__Work instruction__
Once you find a line containing the word "lines" in the entries below, copy it.

(Stored items)
□ □ □ □ □

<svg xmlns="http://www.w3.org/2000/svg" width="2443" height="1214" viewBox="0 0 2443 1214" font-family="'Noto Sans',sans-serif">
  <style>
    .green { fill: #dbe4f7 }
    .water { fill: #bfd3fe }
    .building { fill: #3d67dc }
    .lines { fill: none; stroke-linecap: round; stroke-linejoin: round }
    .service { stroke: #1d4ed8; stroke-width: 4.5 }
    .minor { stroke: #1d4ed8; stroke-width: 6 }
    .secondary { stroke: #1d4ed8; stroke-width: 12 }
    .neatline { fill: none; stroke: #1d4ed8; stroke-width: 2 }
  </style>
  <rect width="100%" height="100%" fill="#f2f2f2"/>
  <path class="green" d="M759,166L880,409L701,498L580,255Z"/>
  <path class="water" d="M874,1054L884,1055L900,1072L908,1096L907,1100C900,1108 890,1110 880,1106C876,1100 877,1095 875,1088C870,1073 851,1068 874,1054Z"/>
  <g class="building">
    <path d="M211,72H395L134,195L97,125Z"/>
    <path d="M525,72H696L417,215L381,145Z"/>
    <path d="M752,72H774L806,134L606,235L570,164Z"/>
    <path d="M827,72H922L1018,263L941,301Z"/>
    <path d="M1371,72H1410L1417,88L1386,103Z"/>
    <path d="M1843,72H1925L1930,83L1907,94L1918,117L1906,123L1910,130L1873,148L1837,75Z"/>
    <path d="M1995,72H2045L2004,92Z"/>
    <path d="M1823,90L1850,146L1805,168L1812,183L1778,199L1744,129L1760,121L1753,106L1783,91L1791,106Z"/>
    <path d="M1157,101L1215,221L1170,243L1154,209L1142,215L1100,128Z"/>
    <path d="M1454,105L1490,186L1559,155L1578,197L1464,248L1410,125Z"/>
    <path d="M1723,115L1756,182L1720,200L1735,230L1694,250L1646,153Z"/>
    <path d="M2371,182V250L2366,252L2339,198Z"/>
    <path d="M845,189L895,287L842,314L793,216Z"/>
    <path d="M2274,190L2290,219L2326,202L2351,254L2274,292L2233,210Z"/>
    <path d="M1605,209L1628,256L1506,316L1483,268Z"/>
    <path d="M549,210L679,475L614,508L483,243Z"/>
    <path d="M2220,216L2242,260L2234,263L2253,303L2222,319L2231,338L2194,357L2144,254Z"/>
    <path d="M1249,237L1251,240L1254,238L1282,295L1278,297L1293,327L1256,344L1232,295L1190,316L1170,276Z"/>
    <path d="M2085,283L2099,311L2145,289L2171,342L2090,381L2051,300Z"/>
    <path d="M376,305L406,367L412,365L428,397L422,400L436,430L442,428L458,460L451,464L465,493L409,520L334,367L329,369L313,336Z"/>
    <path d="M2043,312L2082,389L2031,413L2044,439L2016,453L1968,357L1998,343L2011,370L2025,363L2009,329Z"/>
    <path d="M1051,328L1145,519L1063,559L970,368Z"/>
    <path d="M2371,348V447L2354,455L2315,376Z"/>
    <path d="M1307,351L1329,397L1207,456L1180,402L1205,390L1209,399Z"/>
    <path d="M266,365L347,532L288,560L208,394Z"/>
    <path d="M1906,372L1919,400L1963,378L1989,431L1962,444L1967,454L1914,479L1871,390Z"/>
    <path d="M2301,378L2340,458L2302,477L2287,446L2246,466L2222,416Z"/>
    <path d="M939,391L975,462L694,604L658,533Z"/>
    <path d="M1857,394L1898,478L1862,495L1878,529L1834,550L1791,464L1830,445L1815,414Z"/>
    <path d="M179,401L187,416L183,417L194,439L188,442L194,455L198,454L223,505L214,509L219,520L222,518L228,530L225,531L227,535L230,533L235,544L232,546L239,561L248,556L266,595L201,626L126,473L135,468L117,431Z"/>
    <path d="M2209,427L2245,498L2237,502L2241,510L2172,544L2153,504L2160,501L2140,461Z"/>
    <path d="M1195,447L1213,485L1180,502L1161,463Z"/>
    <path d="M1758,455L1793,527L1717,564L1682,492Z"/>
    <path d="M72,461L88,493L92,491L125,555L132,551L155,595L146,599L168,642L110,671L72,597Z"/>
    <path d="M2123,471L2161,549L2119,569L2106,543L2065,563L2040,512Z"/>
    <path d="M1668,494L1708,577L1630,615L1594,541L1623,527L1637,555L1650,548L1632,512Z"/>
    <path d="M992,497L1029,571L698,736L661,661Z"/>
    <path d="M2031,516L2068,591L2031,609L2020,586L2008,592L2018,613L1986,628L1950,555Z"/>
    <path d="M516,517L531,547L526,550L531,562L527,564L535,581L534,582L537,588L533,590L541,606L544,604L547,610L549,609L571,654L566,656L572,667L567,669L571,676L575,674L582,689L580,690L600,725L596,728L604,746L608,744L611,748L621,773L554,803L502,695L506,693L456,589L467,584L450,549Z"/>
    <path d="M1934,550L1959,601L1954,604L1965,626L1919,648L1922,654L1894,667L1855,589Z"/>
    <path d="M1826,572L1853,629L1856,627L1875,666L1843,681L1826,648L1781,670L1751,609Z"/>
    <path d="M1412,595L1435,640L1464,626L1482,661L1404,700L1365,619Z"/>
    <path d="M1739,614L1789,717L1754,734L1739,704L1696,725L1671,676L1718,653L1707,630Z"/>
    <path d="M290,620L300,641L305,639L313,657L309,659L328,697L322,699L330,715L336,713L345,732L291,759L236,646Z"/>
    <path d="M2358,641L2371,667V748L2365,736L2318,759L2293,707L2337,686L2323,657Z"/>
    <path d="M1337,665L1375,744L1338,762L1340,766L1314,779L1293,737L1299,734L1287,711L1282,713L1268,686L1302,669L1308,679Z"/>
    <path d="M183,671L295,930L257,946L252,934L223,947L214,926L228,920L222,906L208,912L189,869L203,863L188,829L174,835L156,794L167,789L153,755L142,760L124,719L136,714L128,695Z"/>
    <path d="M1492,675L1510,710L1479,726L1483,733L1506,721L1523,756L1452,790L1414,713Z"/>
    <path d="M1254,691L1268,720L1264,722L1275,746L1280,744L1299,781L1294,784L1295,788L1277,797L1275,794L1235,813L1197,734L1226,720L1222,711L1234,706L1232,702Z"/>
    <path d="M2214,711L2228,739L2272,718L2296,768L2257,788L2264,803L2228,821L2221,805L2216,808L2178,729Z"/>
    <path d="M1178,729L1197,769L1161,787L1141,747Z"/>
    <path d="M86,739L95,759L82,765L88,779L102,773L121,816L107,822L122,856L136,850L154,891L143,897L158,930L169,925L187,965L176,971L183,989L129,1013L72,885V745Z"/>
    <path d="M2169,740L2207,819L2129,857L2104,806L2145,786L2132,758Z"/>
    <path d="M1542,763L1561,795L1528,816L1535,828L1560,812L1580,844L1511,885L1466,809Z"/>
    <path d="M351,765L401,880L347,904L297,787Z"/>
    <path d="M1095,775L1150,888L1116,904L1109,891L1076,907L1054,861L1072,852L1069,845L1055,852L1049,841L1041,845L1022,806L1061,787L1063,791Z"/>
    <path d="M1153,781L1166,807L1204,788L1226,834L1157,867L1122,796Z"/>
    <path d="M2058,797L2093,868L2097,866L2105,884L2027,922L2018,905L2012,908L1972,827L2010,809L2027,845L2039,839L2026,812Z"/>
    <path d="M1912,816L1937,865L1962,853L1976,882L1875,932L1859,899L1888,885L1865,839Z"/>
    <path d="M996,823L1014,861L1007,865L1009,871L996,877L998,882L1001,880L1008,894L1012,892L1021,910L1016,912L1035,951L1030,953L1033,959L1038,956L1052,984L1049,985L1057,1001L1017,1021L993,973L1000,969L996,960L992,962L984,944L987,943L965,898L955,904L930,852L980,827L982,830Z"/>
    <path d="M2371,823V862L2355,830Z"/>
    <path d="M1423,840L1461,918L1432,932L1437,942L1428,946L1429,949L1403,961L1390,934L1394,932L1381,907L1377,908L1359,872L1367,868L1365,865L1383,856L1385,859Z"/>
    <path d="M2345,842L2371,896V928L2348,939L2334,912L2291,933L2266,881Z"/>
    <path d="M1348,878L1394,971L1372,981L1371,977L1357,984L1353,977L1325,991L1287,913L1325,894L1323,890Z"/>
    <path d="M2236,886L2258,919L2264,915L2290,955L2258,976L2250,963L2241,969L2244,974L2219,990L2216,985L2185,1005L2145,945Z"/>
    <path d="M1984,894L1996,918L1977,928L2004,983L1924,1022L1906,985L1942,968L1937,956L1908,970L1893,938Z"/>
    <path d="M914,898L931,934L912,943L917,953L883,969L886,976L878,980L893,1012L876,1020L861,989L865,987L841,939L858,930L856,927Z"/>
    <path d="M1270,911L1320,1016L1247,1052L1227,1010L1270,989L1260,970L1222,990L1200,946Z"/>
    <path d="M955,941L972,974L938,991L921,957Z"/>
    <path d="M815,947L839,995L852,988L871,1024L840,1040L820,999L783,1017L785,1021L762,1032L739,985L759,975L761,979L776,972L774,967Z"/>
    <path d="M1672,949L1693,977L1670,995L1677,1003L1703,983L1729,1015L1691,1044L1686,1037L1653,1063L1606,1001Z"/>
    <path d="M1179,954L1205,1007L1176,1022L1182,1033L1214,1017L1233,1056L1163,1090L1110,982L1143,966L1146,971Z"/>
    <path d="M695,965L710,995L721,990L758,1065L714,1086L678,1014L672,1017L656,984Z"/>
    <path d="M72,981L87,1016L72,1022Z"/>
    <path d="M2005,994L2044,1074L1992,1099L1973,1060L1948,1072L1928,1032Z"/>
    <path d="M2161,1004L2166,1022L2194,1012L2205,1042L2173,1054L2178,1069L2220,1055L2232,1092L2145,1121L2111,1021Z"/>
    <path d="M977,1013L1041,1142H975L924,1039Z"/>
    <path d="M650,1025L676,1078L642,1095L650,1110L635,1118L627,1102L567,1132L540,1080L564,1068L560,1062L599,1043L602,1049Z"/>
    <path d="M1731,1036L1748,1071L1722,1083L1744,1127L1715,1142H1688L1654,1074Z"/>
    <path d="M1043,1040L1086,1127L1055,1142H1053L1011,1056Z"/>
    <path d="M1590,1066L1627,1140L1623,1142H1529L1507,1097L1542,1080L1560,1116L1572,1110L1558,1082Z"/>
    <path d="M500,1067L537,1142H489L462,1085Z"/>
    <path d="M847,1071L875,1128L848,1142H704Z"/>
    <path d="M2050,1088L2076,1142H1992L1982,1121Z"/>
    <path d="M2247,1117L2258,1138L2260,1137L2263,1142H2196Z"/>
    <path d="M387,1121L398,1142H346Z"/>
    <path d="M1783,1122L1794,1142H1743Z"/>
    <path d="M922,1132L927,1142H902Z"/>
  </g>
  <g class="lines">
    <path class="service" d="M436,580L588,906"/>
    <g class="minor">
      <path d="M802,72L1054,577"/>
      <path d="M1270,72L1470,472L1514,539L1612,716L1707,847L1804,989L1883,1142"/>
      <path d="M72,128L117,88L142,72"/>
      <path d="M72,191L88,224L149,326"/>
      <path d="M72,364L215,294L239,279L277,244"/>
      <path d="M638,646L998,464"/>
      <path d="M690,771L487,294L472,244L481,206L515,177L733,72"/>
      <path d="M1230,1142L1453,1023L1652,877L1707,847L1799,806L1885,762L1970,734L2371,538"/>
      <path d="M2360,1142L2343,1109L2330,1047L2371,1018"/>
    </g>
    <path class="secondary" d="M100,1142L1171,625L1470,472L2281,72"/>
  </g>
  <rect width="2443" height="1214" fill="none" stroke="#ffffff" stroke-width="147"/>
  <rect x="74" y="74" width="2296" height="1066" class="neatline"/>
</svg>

□ □ □ □ □

__The answer__
    .lines { fill: none; stroke-linecap: round; stroke-linejoin: round }
  <g class="lines">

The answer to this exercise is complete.